Early tau deposition was elevated in women compared with men in individuals on the Alzheimer disease (AD) trajectory, a recent study found. These findings lend support to a growing body of literature that highlights a biological underpinning for sex differences in AD risk. Researchers conducted a study of 2 cross-sectional, convenience-sampled cohorts of clinically normal individuals who received tau and β-amyloid (Aβ) PET scans. Data were collected between January 2016 and February 2018 from 193 clinically normal individuals from the Harvard Aging Brain Study who underwent carbon 11–labeled Pittsburgh Compound B and flortaucipir F18 PET and 103 clinically normal individuals from the Alzheimer’s Disease Neuroimaging Initiative who underwent florbetapir and flortaucipir F 18 PET. They found:

  • The mean (SD) age of all individuals was 74.2 (7.6) years (81 APOE ε4 carriers [31%]; 89 individuals [30%] with high Aβ).
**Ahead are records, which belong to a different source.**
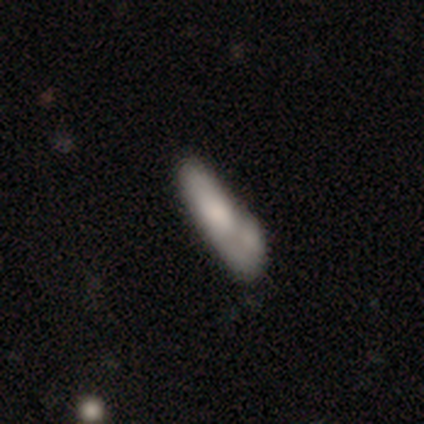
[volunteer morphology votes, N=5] smooth 80%, featured or disk 20%, star or artifact 0%. Down the decision tree: how rounded — cigar-shaped (75%); merging — none (80%).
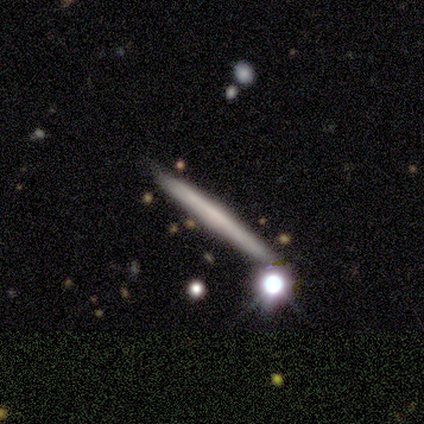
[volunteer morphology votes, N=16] smooth 69%, featured or disk 31%, star or artifact 0%. Down the decision tree: how rounded — cigar-shaped (91%); merging — none (81%).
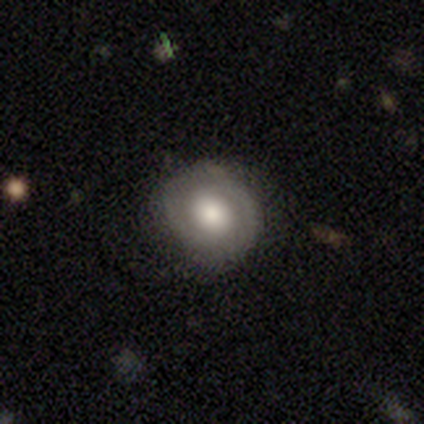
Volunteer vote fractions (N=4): smooth_or_featured: featured or disk (p=0.75) [alt: smooth p=0.25]
disk_edge_on: no (p=1.00)
bar: no (p=1.00)
has_spiral_arms: yes (p=1.00)
spiral_winding: tight (p=1.00)
spiral_arm_count: 2 (p=1.00)
bulge_size: dominant (p=0.33) [tied with: moderate p=0.33, small p=0.33]
merging: none (p=1.00)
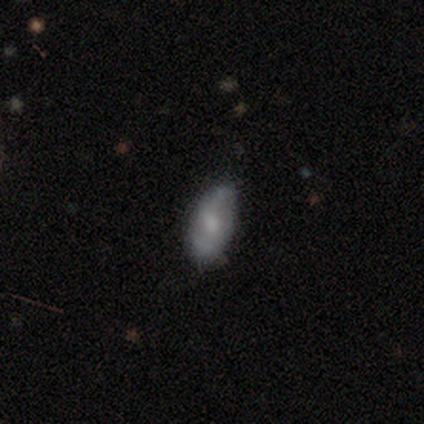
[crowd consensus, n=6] Smooth or featured? 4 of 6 (67%) said featured or disk. Edge-on disk? 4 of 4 (100%) said no. Bar? 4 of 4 (100%) said no. Spiral arms? 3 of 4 (75%) said yes. Spiral winding? 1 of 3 (33%, tied with medium and loose) said tight. Spiral arm count? 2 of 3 (67%) said 2. Bulge size? 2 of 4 (50%) said moderate. Merging? 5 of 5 (100%) said none.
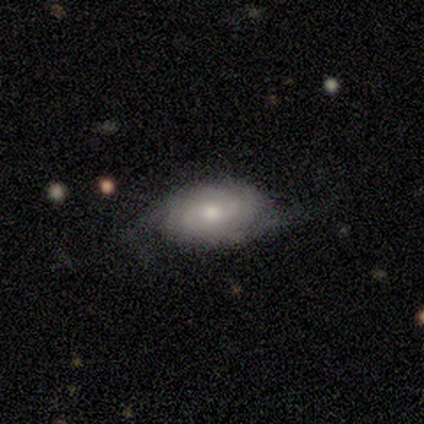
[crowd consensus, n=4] A featured or disk galaxy (100%) with no bar (100%), tight (100%) spiral arms (75%) and a moderate central bulge (50%, tied with small).

Vote fractions:
- Smooth or featured? featured or disk: 100% / smooth: 0% / star or artifact: 0%
- Edge-on disk? no: 100% / yes: 0%
- Bar? no: 100% / strong: 0% / weak: 0%
- Spiral arms? yes: 75% / no: 25%
- Spiral winding? tight: 100% / medium: 0% / loose: 0%
- Spiral arm count? can't tell: 67% / 2: 33% / 1: 0% / 3: 0% / 4: 0% / more than 4: 0%
- Bulge size? moderate: 50% (tied) / small: 50% (tied) / dominant: 0% / large: 0% / none: 0%
- Merging? none: 100% / minor disturbance: 0% / major disturbance: 0% / merger: 0%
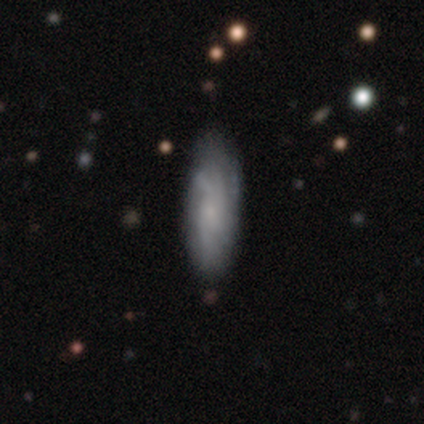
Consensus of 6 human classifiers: A smooth galaxy with no disk features (67%) that is in between round and cigar-shaped (75%). Merging: none (67%).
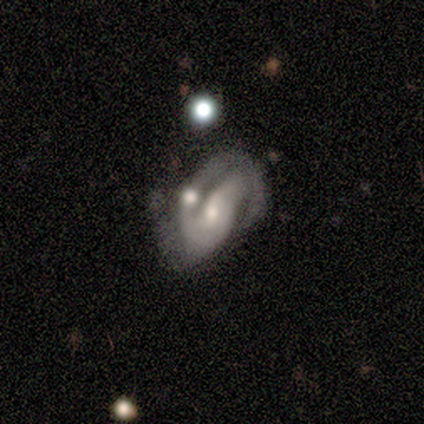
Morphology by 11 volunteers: Volunteers were most divided on "bulge size" (2-way tie): moderate: 50%, small: 50%, dominant: 0%, large: 0%, none: 0%. Remaining: edge-on disk — no (100%); smooth or featured — featured or disk (91%); spiral arms — yes (90%); bar — no (60%); spiral arm count — 2 (56%); merging — merger (45%); spiral winding — medium (44%).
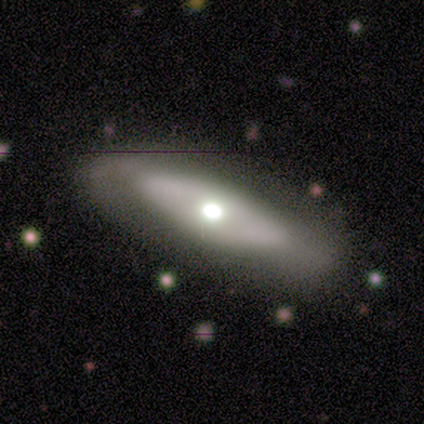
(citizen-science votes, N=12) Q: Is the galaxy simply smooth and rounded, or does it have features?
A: featured or disk — 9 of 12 (75%).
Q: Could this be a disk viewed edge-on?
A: yes — 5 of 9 (56%).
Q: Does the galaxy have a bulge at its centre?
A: rounded — 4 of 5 (80%).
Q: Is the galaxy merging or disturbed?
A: none — 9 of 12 (75%).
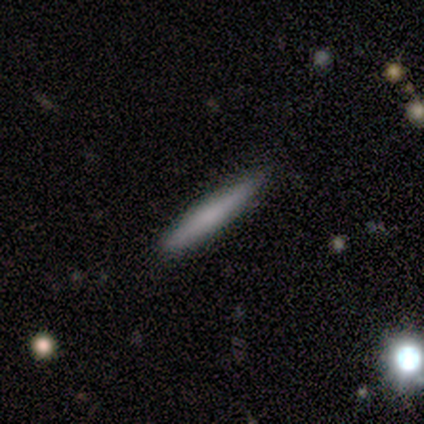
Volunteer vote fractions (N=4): Smooth or featured? smooth (100%)
How rounded? cigar-shaped (100%)
Merging? none (75%)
  • There was no clear association of sex with regional tau that was replicated across studies.
  • However, in both cohorts, clinically normal women exhibited higher entorhinal cortical tau than men, which was associated with individuals with higher Aβ burden.
  • A sex by APOE ε4 interaction was not associated with regional tau.
Citation:

Buckley RF, Mormino EC, Rabin JS, et al. Sex differences in the association of global amyloid and regional tau deposition measured by positron emission tomography in clinically normal older adults. [Published online ahead of print February 4, 2019]. JAMA Neurology. doi:10.1001/jamaneurol.2018.4693.